**Records to use**
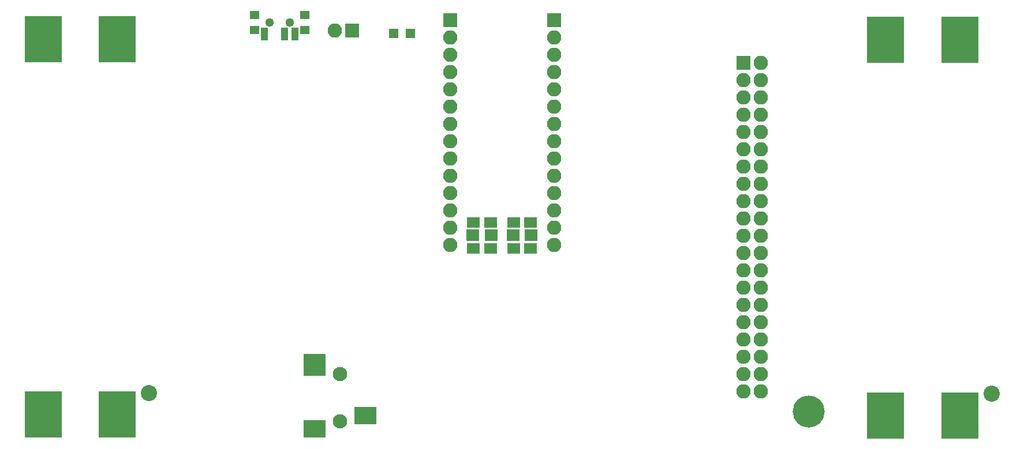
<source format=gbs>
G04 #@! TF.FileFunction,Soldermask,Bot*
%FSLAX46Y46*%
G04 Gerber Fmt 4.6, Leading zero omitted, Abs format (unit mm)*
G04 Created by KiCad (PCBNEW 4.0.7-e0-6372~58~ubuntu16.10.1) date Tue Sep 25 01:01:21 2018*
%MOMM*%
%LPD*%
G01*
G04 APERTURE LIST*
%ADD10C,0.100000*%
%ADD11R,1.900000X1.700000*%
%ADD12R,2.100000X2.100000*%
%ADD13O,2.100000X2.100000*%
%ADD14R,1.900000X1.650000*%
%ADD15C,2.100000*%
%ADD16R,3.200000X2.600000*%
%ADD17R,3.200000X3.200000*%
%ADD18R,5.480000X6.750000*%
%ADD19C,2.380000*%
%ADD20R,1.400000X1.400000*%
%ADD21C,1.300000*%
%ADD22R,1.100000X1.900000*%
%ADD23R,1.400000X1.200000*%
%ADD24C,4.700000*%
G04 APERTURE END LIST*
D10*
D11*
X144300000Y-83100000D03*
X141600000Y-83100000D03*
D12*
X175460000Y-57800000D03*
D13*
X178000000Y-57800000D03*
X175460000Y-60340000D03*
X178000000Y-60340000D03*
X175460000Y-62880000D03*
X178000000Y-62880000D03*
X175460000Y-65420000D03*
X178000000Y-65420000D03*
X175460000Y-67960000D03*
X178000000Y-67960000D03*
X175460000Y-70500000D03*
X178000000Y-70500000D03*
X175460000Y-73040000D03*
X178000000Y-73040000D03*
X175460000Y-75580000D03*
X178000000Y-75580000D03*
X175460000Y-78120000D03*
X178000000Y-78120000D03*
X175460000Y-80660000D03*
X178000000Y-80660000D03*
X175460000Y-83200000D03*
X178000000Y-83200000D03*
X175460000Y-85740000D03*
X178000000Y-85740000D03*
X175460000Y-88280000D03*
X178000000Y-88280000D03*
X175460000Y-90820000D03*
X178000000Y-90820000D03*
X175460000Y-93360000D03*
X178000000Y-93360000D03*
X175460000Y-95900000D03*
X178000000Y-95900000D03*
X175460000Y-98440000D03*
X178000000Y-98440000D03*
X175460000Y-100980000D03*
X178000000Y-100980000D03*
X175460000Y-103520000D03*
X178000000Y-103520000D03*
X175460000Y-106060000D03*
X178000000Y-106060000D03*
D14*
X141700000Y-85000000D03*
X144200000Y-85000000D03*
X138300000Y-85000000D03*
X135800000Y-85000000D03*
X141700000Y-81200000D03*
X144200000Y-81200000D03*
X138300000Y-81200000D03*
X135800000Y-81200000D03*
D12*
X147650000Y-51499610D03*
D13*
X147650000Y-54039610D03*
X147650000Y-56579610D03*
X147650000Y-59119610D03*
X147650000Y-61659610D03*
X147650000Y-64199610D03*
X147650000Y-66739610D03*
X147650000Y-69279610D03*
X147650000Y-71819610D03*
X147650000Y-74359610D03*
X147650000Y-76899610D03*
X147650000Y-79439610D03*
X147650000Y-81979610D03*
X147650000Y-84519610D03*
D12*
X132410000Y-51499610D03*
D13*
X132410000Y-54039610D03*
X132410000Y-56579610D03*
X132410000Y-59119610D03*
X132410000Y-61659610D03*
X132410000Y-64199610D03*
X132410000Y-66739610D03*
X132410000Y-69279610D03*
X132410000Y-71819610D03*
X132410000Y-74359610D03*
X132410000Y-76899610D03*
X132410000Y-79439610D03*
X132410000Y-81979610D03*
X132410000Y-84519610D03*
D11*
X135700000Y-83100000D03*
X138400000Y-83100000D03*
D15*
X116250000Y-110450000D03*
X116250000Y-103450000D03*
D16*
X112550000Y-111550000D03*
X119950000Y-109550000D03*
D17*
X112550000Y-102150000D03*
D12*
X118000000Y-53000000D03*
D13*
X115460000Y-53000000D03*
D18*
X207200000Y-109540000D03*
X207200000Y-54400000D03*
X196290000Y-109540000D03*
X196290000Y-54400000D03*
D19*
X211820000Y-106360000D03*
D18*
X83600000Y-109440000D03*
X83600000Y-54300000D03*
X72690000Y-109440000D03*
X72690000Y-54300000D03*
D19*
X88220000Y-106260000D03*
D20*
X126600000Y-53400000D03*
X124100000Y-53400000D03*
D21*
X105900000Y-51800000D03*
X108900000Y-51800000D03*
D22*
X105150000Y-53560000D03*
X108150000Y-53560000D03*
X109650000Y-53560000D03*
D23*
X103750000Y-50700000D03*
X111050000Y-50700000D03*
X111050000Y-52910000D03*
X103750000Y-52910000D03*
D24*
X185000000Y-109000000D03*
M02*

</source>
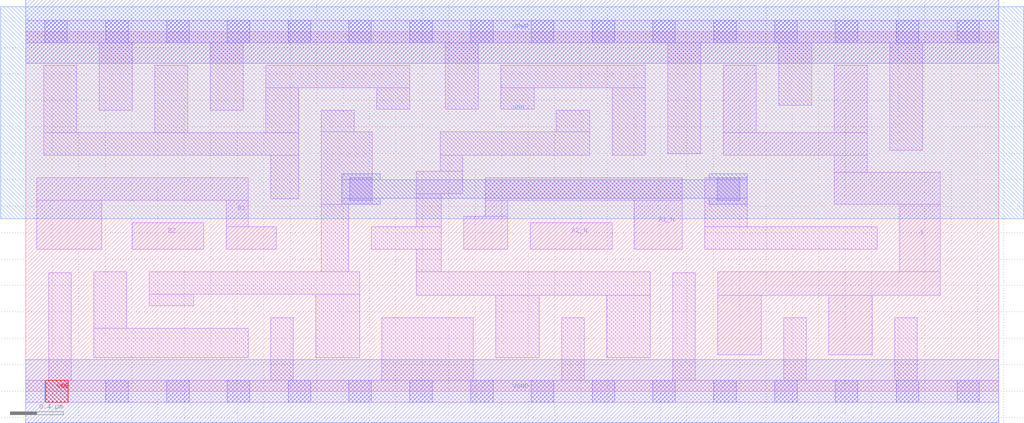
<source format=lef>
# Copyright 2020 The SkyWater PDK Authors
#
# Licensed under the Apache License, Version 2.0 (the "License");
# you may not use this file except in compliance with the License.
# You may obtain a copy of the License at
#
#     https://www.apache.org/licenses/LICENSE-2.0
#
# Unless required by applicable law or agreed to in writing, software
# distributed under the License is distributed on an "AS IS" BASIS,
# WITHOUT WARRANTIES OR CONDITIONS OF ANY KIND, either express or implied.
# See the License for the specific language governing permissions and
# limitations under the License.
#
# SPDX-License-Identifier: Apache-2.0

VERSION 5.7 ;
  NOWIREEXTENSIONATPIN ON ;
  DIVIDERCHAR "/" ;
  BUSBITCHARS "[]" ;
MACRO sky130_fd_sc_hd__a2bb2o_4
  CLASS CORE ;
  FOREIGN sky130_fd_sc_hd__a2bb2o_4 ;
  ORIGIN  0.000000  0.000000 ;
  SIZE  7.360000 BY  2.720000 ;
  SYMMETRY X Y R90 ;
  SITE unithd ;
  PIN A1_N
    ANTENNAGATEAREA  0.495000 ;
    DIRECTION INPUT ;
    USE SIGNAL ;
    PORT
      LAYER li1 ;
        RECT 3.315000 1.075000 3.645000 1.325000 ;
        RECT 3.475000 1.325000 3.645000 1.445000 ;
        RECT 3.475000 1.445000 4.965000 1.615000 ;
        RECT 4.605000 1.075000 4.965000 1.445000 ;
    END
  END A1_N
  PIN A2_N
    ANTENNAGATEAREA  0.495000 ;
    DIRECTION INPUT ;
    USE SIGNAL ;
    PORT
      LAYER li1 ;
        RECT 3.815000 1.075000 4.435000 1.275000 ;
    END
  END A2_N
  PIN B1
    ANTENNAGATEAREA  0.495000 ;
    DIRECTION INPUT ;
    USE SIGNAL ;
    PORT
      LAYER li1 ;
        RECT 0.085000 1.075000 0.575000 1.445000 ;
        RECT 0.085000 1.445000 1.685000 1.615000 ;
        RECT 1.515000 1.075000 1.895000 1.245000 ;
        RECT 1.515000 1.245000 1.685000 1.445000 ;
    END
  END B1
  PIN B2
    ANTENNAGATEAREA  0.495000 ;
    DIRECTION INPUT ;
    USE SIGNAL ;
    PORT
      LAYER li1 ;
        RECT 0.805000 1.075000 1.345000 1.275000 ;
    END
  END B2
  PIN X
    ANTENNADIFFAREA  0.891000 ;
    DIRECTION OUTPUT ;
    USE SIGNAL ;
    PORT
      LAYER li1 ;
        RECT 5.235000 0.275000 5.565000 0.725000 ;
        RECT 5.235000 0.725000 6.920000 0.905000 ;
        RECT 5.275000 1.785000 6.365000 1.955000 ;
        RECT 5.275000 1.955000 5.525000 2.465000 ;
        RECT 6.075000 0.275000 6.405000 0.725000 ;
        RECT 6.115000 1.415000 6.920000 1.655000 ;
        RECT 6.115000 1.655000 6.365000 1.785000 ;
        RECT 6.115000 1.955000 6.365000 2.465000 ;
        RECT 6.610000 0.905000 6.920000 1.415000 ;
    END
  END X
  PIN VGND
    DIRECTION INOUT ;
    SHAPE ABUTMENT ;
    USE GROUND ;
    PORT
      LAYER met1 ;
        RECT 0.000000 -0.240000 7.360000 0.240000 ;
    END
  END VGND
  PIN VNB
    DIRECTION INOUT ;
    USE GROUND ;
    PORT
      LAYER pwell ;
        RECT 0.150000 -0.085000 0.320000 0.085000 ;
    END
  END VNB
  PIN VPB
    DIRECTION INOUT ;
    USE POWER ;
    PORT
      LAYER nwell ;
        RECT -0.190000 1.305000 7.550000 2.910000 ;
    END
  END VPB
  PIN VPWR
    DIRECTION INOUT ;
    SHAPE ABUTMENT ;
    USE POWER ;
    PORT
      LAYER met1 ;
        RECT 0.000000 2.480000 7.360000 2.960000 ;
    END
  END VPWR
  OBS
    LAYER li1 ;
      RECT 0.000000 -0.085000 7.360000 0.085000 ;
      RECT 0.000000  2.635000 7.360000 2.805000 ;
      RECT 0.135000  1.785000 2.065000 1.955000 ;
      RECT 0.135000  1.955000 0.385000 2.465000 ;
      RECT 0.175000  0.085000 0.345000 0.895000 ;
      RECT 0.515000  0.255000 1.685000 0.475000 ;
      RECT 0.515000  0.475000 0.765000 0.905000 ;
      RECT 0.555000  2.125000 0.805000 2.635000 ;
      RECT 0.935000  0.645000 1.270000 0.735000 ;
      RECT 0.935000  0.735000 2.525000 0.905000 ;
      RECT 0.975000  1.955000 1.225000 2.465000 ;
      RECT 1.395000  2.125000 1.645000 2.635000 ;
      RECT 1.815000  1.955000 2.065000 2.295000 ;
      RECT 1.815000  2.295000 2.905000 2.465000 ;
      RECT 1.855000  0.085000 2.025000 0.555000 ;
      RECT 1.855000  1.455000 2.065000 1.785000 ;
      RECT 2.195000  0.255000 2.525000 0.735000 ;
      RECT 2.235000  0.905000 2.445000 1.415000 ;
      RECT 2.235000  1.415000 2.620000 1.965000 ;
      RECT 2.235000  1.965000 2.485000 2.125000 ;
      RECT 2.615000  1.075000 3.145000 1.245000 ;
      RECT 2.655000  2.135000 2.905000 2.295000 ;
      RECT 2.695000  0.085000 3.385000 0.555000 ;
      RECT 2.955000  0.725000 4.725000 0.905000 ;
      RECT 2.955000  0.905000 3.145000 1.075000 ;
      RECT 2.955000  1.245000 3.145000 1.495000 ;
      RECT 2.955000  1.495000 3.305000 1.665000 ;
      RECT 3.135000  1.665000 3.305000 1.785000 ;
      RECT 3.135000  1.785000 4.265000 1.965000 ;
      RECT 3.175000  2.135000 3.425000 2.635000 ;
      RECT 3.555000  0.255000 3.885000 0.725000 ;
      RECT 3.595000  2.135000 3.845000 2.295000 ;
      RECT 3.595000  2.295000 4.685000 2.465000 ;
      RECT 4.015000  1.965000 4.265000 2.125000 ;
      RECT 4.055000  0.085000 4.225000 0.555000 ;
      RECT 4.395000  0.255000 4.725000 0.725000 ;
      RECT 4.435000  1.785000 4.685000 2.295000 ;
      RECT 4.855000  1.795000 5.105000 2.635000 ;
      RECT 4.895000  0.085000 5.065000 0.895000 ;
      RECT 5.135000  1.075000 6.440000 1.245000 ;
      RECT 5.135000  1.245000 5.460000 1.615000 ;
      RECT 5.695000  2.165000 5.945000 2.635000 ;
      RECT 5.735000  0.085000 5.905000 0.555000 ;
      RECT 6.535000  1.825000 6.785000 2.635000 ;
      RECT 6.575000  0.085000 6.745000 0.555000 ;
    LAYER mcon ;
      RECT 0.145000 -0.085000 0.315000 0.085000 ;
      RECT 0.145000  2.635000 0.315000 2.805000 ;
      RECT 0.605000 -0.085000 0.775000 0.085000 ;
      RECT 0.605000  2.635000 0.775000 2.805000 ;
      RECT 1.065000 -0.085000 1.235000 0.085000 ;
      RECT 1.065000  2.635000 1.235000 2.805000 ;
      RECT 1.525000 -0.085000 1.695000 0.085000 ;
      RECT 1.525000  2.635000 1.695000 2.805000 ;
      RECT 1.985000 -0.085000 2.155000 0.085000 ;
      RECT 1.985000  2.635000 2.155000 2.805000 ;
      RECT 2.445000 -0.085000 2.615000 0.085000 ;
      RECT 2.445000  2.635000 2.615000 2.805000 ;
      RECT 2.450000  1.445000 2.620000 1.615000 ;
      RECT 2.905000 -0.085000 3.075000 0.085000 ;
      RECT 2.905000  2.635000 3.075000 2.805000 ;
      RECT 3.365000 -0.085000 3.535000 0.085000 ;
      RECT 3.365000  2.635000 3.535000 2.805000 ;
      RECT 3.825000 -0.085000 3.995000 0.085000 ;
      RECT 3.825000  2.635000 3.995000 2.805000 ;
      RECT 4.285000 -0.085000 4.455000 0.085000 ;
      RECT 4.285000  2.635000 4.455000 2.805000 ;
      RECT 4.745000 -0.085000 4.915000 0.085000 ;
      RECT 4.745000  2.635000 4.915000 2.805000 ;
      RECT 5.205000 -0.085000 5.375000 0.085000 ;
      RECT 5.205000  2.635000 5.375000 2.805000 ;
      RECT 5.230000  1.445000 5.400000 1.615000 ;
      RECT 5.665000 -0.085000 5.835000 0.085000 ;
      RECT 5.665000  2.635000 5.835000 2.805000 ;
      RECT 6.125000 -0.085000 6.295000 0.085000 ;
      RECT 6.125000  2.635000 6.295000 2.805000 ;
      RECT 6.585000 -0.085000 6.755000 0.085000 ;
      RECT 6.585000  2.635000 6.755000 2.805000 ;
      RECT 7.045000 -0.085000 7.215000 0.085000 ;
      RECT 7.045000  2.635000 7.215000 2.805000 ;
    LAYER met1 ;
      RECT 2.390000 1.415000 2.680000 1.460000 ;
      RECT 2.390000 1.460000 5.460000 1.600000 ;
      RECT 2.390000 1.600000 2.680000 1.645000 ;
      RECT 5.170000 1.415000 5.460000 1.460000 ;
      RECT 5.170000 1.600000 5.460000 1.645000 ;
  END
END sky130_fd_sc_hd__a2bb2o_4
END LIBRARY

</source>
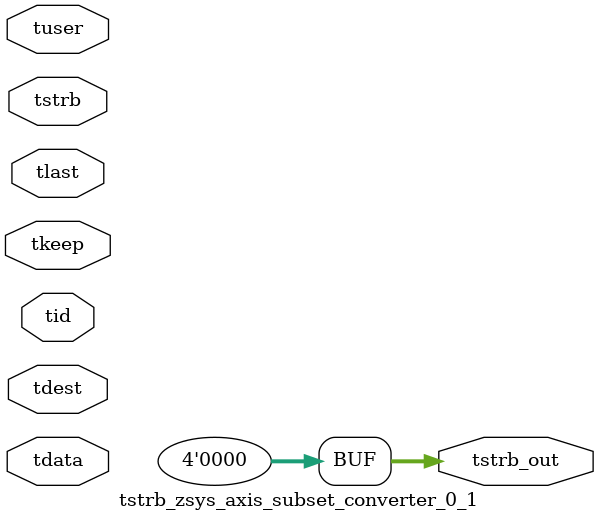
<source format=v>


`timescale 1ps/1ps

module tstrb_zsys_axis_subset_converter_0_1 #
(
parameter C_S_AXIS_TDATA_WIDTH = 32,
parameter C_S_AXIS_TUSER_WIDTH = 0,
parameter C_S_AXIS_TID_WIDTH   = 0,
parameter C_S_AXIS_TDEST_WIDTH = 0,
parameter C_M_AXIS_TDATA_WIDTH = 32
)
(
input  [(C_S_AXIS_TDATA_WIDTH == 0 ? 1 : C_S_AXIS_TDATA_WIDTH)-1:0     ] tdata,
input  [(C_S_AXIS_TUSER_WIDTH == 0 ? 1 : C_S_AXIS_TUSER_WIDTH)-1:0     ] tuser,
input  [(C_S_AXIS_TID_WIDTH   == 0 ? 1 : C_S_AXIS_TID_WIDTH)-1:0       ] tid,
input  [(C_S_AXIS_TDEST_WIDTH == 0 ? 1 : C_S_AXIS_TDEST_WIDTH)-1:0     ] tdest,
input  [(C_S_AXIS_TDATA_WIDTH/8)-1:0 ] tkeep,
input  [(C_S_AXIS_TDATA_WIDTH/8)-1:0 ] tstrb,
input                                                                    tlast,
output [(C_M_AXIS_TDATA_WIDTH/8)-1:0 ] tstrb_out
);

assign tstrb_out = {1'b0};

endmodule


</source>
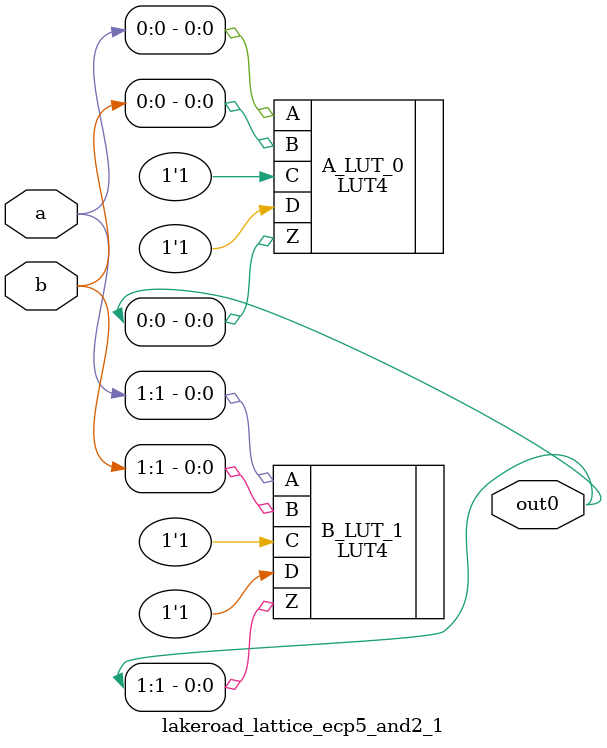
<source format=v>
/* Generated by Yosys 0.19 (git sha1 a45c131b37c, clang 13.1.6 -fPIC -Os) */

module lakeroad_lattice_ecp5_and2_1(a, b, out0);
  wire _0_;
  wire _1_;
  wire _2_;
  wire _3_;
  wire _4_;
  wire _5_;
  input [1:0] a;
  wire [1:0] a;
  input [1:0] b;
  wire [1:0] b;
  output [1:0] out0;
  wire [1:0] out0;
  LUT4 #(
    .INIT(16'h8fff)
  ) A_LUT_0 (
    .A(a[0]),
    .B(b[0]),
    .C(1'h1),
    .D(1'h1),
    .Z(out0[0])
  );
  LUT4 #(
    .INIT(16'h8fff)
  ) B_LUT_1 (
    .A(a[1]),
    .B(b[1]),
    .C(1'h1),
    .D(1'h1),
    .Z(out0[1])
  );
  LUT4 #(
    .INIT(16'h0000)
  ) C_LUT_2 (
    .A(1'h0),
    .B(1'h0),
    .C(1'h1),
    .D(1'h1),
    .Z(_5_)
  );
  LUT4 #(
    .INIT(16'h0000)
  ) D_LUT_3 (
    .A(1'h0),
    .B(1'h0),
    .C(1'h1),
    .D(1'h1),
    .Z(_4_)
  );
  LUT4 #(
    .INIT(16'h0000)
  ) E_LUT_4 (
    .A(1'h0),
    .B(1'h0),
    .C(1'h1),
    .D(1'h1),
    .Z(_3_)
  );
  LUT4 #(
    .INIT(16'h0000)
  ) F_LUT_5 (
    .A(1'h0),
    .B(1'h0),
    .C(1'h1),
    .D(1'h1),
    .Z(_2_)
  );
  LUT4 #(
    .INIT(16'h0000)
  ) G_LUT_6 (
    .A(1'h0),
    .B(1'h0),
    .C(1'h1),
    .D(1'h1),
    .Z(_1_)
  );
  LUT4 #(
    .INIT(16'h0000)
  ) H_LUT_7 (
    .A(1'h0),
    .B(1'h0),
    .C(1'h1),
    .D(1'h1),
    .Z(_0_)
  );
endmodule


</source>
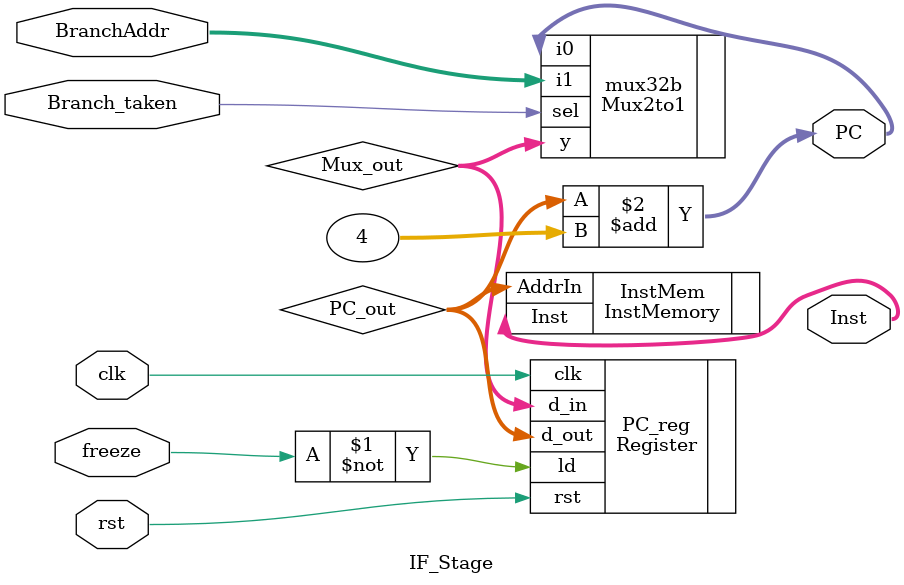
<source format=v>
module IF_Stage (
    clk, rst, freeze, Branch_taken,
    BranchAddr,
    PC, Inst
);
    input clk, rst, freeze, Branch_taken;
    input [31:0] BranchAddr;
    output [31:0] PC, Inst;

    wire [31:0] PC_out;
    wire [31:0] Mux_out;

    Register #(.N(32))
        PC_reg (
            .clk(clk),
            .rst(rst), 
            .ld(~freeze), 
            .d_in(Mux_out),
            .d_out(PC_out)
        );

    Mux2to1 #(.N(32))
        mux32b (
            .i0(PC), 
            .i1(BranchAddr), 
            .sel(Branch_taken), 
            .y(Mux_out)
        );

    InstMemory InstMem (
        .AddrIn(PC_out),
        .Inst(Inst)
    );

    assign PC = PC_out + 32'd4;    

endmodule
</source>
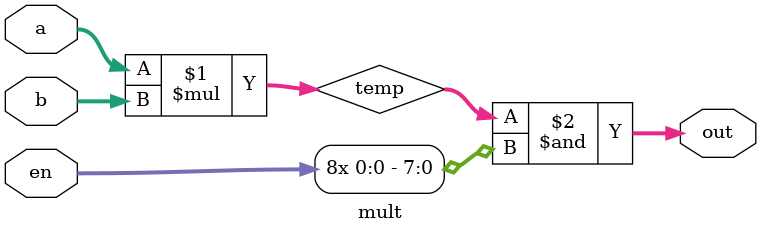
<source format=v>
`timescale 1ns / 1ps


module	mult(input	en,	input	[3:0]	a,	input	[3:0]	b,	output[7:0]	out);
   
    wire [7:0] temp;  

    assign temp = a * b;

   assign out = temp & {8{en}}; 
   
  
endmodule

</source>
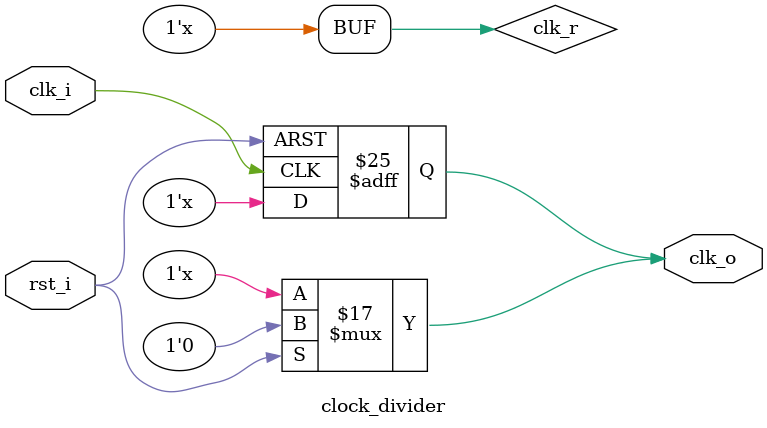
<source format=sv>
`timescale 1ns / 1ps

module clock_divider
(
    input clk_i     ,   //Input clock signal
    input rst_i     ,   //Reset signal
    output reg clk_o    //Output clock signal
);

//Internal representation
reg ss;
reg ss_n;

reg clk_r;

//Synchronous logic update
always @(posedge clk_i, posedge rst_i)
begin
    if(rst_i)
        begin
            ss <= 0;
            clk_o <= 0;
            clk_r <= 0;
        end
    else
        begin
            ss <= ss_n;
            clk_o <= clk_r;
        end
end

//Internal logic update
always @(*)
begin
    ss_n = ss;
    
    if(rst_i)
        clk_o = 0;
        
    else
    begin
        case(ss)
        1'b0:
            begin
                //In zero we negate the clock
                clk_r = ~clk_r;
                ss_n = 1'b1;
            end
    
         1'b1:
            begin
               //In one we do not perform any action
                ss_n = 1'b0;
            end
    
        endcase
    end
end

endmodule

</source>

**Task objective**
Each line above from the one with "# SPDX-License-Identifier: Apache-2.0" up to and including the one with "RECT 6.115000 1.955000" must be set down exactly, and no line outside that span may appear.

**Exercise output**
# SPDX-License-Identifier: Apache-2.0

VERSION 5.7 ;
  NOWIREEXTENSIONATPIN ON ;
  DIVIDERCHAR "/" ;
  BUSBITCHARS "[]" ;
MACRO sky130_fd_sc_hd__a2bb2o_4
  CLASS CORE ;
  FOREIGN sky130_fd_sc_hd__a2bb2o_4 ;
  ORIGIN  0.000000  0.000000 ;
  SIZE  7.360000 BY  2.720000 ;
  SYMMETRY X Y R90 ;
  SITE unithd ;
  PIN A1_N
    ANTENNAGATEAREA  0.495000 ;
    DIRECTION INPUT ;
    USE SIGNAL ;
    PORT
      LAYER li1 ;
        RECT 3.315000 1.075000 3.645000 1.325000 ;
        RECT 3.475000 1.325000 3.645000 1.445000 ;
        RECT 3.475000 1.445000 4.965000 1.615000 ;
        RECT 4.605000 1.075000 4.965000 1.445000 ;
    END
  END A1_N
  PIN A2_N
    ANTENNAGATEAREA  0.495000 ;
    DIRECTION INPUT ;
    USE SIGNAL ;
    PORT
      LAYER li1 ;
        RECT 3.815000 1.075000 4.435000 1.275000 ;
    END
  END A2_N
  PIN B1
    ANTENNAGATEAREA  0.495000 ;
    DIRECTION INPUT ;
    USE SIGNAL ;
    PORT
      LAYER li1 ;
        RECT 0.085000 1.075000 0.575000 1.445000 ;
        RECT 0.085000 1.445000 1.685000 1.615000 ;
        RECT 1.515000 1.075000 1.895000 1.245000 ;
        RECT 1.515000 1.245000 1.685000 1.445000 ;
    END
  END B1
  PIN B2
    ANTENNAGATEAREA  0.495000 ;
    DIRECTION INPUT ;
    USE SIGNAL ;
    PORT
      LAYER li1 ;
        RECT 0.805000 1.075000 1.345000 1.275000 ;
    END
  END B2
  PIN X
    ANTENNADIFFAREA  0.891000 ;
    DIRECTION OUTPUT ;
    USE SIGNAL ;
    PORT
      LAYER li1 ;
        RECT 5.235000 0.275000 5.565000 0.725000 ;
        RECT 5.235000 0.725000 6.920000 0.905000 ;
        RECT 5.275000 1.785000 6.365000 1.955000 ;
        RECT 5.275000 1.955000 5.525000 2.465000 ;
        RECT 6.075000 0.275000 6.405000 0.725000 ;
        RECT 6.115000 1.415000 6.920000 1.655000 ;
        RECT 6.115000 1.655000 6.365000 1.785000 ;
        RECT 6.115000 1.955000 6.365000 2.465000 ;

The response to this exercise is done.